*Stated goal*. Using the Cuspidor text, explain why Malcolm and Cathy are cast as running the world's worst bus tour company.

*Quoted text*.
— begin —

I try to include family and friends in the life of Cuspidor and you’ll find references to them below.  I endeavour to fit them tongue-in-cheek into the most suitable positions, such as our dear friends Malcolm and Cathy who once treated us to a disastrous grand weekend tour in Derbyshire.  In the spirit of never letting a good turn go unpunished I conceived of them running the world’s worst bus tour company.  I enjoy creating little vignettes that bring the viewer into my strange little world.  Building Cuspidor is a long term retirement project and I will try to keep adding to the story. 

My World

The little known Rocky Mountain town of Cuspidor lies at an elevation of 8,639 feet somewhere between the Uncomphagre and San Juan ranges. It sits in the Rio Bozo valley amidst hard granite  cliffs.  It’s pretty hard to find nowadays as the valuable metals ran out in the fifties and people mostly just drifted away leaving what was a once prosperous town to just fade into obscurity. Diehard exploring types have been known to stumble across it when following the old abandoned narrow gauge railroad line through the brush or hiking along the Rio Bozo up to the fabled Plughole Falls.

— end —

*Record excerpts*.
— begin —

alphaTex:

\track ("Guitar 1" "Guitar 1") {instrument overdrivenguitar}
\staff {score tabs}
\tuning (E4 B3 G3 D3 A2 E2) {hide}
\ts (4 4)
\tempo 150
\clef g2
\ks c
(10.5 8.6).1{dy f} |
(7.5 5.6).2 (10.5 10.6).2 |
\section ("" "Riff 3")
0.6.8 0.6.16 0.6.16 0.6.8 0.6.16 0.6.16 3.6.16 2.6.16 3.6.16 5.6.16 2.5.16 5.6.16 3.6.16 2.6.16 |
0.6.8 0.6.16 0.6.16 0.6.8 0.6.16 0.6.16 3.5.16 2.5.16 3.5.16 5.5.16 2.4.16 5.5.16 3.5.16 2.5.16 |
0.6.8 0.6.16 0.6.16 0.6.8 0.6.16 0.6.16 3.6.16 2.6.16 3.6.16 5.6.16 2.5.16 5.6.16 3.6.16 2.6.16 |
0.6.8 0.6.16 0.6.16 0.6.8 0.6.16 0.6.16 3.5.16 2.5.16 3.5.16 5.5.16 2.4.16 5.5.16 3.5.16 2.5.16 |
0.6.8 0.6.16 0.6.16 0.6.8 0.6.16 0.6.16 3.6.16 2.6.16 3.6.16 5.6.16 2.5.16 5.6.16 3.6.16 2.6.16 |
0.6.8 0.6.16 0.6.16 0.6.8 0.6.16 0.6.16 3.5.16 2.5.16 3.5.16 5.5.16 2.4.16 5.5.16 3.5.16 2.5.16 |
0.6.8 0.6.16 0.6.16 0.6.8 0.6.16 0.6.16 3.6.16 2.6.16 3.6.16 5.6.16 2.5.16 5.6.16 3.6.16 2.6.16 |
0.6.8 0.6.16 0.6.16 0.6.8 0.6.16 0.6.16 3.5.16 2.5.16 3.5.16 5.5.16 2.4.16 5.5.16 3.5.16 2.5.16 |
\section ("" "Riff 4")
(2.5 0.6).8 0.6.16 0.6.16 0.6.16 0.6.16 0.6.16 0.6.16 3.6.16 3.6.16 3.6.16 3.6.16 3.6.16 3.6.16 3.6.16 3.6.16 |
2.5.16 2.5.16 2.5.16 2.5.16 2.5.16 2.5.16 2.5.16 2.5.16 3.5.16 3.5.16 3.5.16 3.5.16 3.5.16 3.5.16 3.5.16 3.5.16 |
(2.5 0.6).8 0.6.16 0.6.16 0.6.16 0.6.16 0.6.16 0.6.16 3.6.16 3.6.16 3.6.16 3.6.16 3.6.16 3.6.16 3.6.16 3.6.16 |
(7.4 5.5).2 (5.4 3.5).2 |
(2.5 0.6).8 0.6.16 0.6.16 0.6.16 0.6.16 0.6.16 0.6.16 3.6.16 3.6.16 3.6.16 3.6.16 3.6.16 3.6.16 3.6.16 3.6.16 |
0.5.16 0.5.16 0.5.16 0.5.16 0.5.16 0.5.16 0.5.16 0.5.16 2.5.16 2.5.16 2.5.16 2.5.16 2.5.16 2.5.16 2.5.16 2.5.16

— end —

*Answer for the task*. Malcolm and Cathy once treated the writer's party to a disastrous grand weekend tour in Derbyshire. In the spirit of never letting a good turn go unpunished, the writer imagined them running the world's worst bus tour company.